Each entry is to be repeated word for word, and the images are to be dropped.

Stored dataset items
■ ■ ■
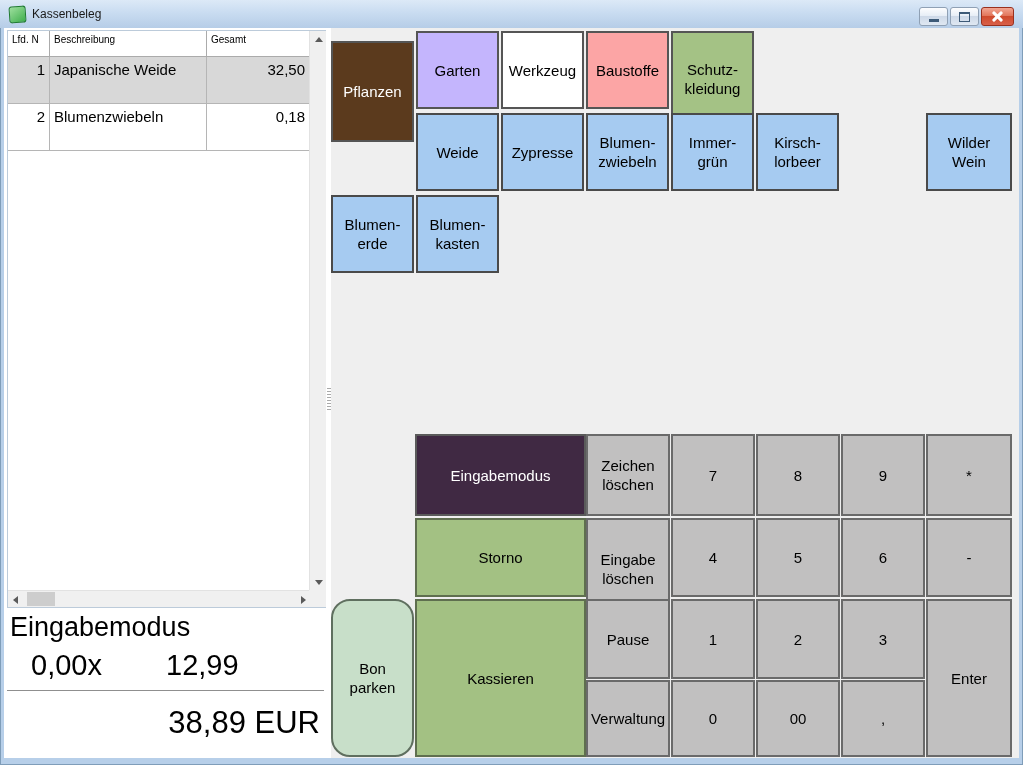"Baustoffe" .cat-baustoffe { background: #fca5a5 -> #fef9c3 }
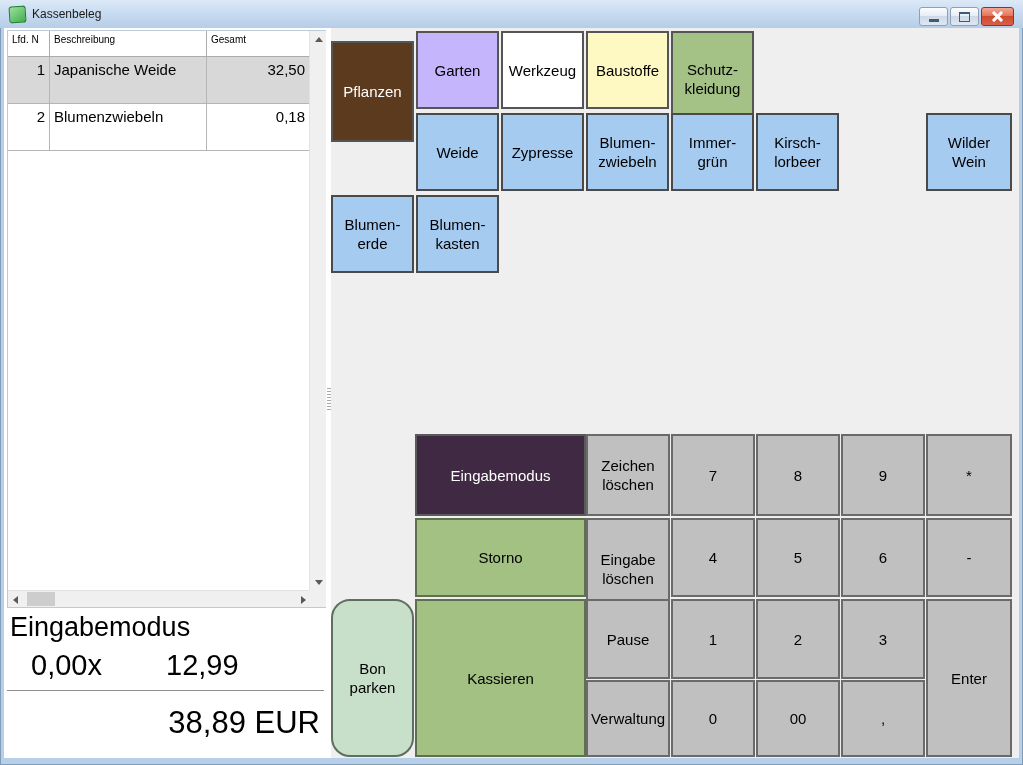"Gold-ahorn" div.btn { html: none -> <div>Gold-ahorn</div> }
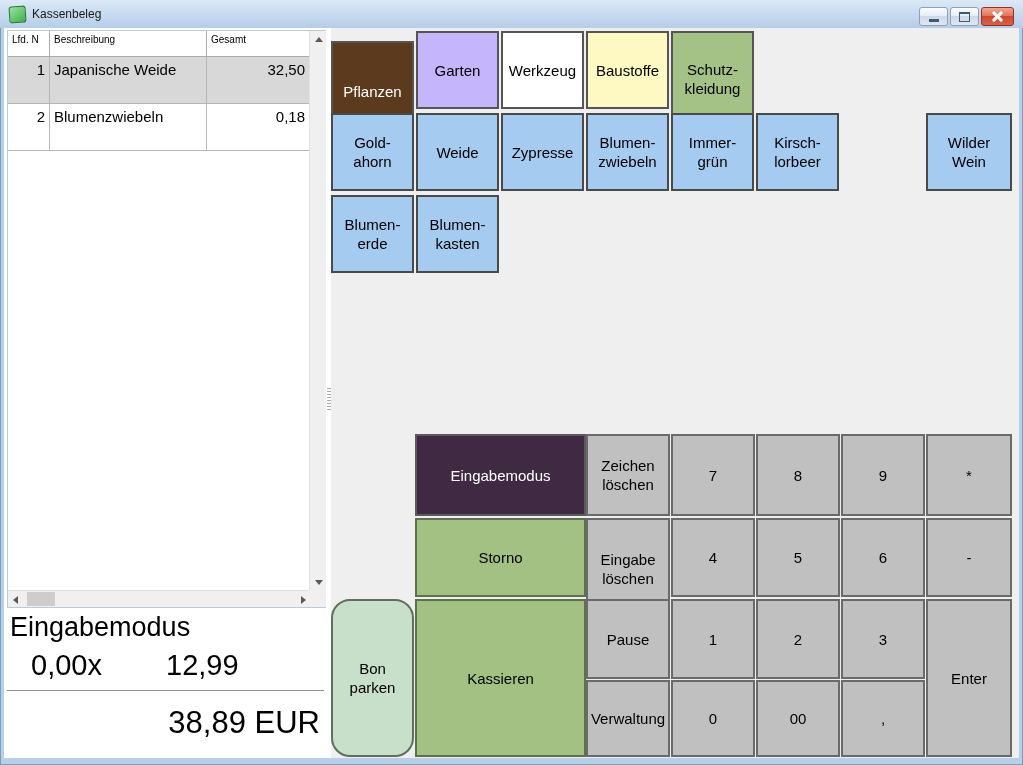"12,99" .item-qty .price { font-family: none -> Liberation Serif, serif; margin-left: 56px -> 40px }
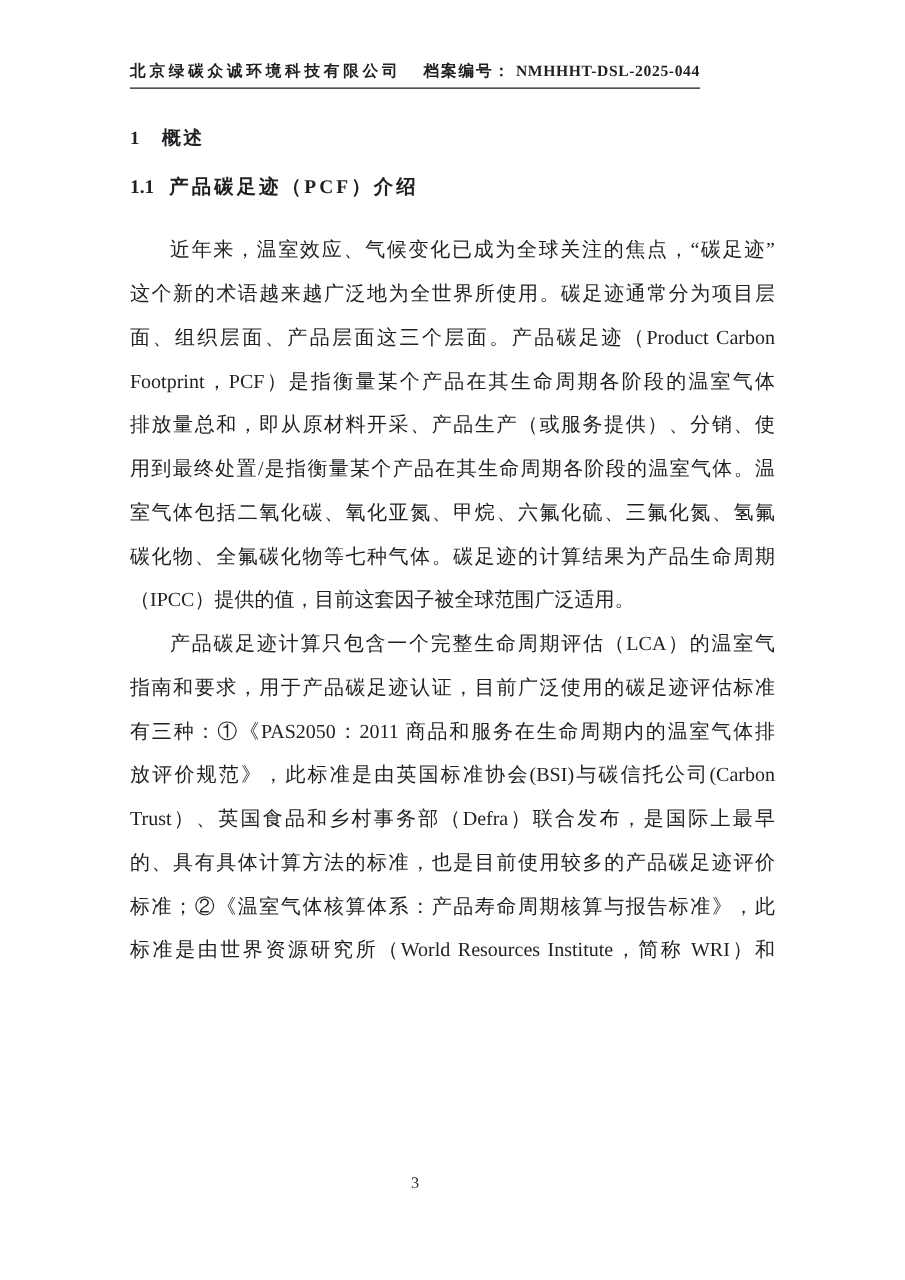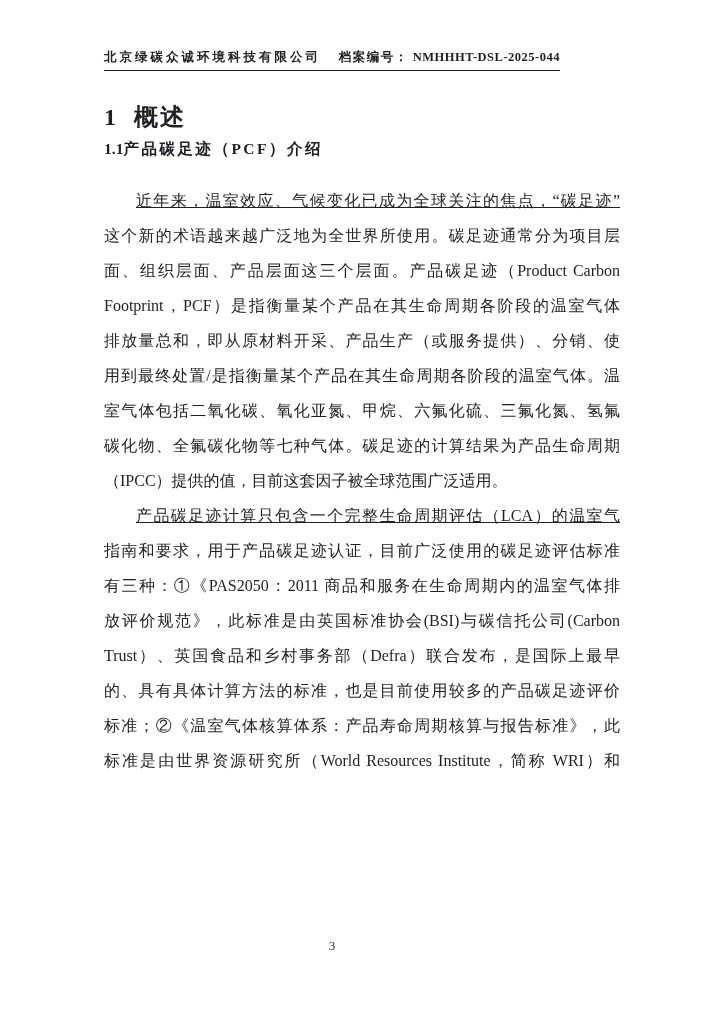"1 概述" .h1 { font-size: 24px -> 15px }
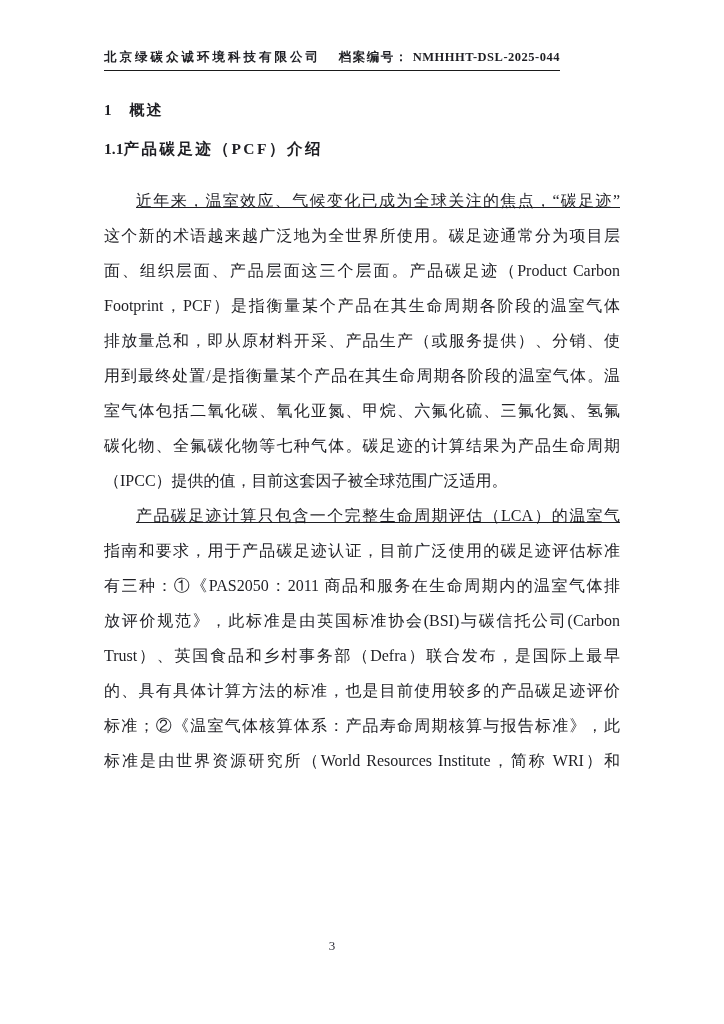"1.1" .h2 .num { margin-right: none -> 12px }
■ ■ ■
▸ Worked solution
"Baustoffe" .cat-baustoffe { background: #fca5a5 -> #fef9c3 }
"Gold-ahorn" div.btn { html: none -> <div>Gold-ahorn</div> }
"12,99" .item-qty .price { font-family: none -> Liberation Serif, serif; margin-left: 56px -> 40px }
"1 概述" .h1 { font-size: 24px -> 15px }
"1.1" .h2 .num { margin-right: none -> 12px }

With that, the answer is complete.